Rolling her tired, stinging eyes up to her best friend, Arlie calculated the odds that she could wiggle her way out of this.

The odds weren’t good.

Drawing in a deep breath, she sat up and obeyed Kassidy’s command.

Showered, shaved and squeaky clean, Arlie emerged to find her best friend on the other side of the door with a silky bathrobe and her makeup bag. “Surprise!”

“And what, I ask you, is the meaning of this?”

“Indulge your exceedingly patient best friend in a night of nostalgia.” Kassidy pushed a damp lock of hair away from Arlie’s forehead. “You always let me do your makeup when we went out together.”

“When I was fifteen and my mother wouldn’t let me wear lipstick.”

“Please.”Kassidy’s eyes were wide in supplication, her palms pressed together in front of her chic Prada top.

“Okay.” Shrugging into the bathrobe and dropping her towel, Arlie allowed herself to be led to Kassidy’s room, where, a mere thirty minutes later, she blinked at her completely transformed reflection in the vanity mirror.

“I don’t want to brag or anything,” Kassidy said, stepping back to admire her handiwork, “but holy shit.”

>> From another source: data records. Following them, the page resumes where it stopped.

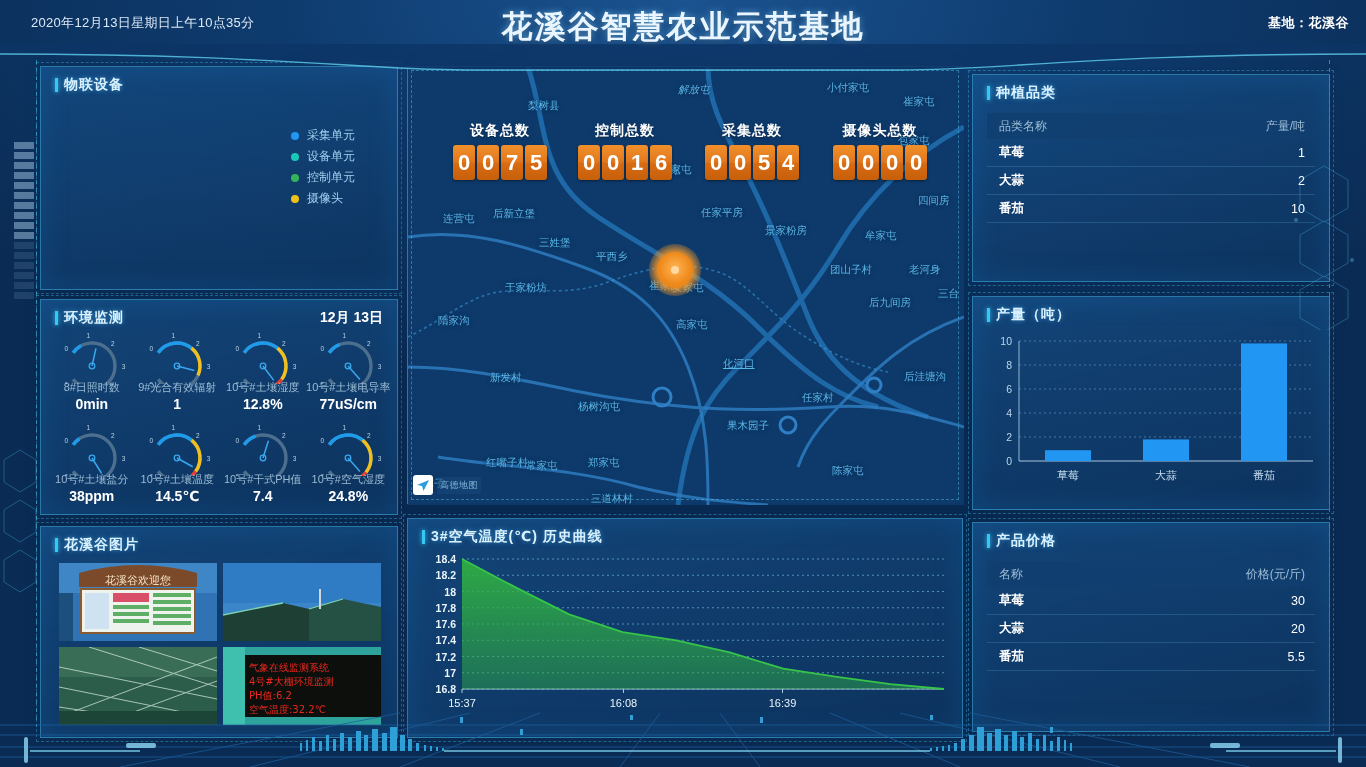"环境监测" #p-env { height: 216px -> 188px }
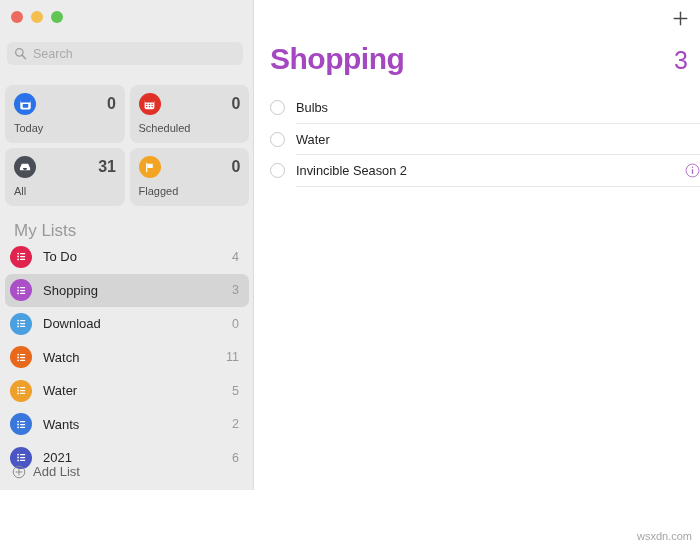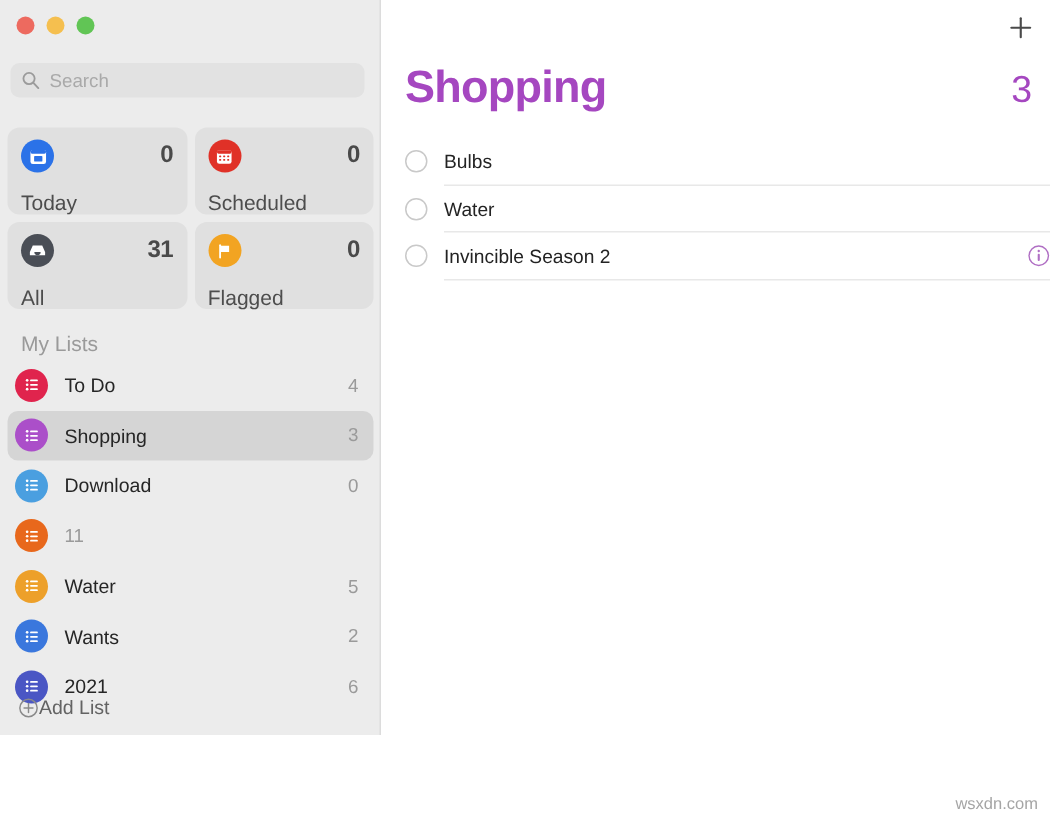"Today" .card-label { font-size: 14px -> 11px; margin-top: 12px -> 7px }
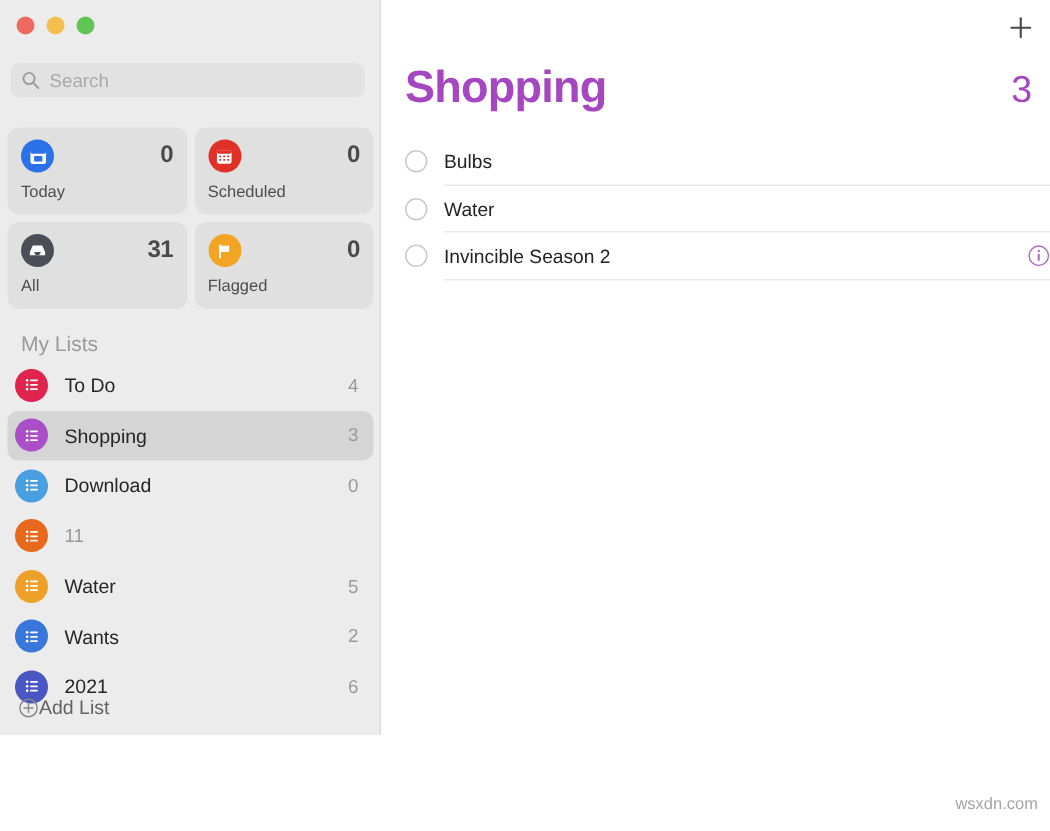"My Lists" .section-head { font-size: 14px -> 17px }
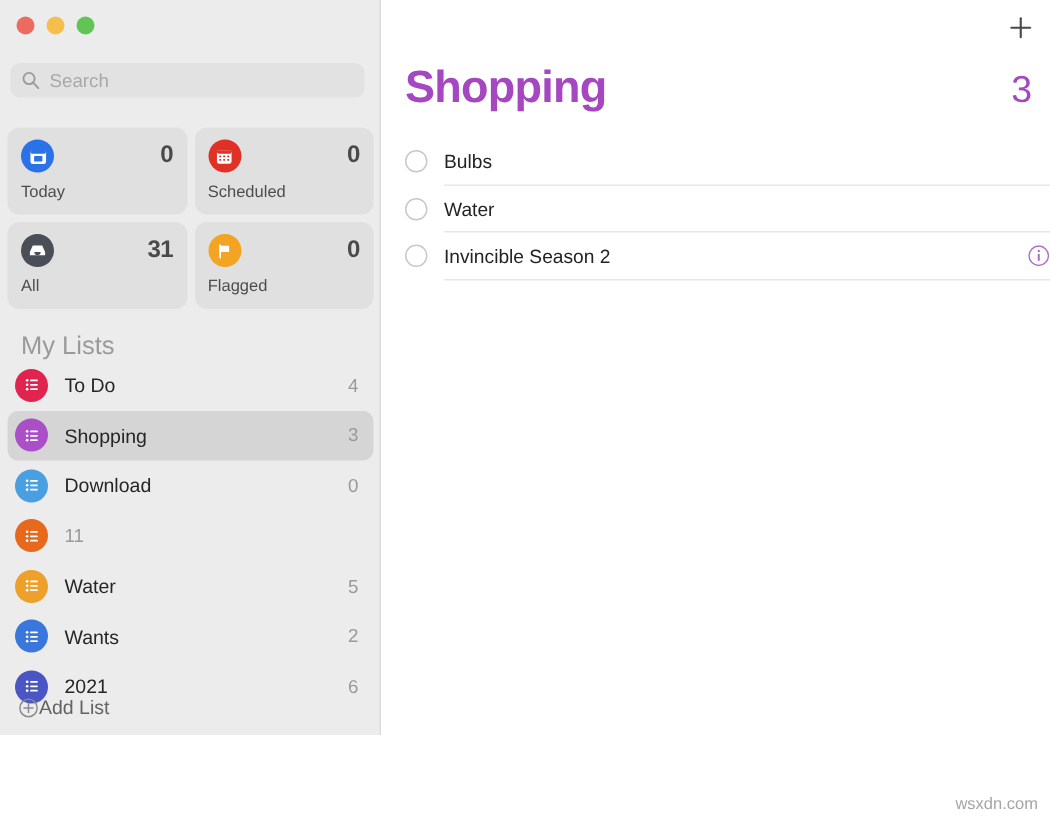"Watch" span.list-name { html: none -> <span>Watch</span> }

Arlie was inclined to agree.

She’d avoided meeting her own eye in the months since she’d been fired from Gastronomie, aside from quick checks to confirm she didn’t have lipstick on her teeth or mascara on her cheek.

Now, she looked at herself.

Reallylooked.

She was still there.

Still her.

Kassidy’s doorbell rang, echoing through the condo.

“I think it’s for you.” An alarmingly knowing look brightened her friend’s eyes.

Arlie laughed, leaning into the mirror to thumb one of her dramatically sweeping lashes. “No one knows I’m here.”

When Kassidy didn’t respond, Arlie’s heart began to gallop. “Do they?” she asked, fully aware of the edge of desperation in her voice.

“I guess you’ll have to see.” An enigmatic smile shaped Kassidy’s lips.

“Why do you do these things to me?” Arlie asked, pushing past her into the hallway.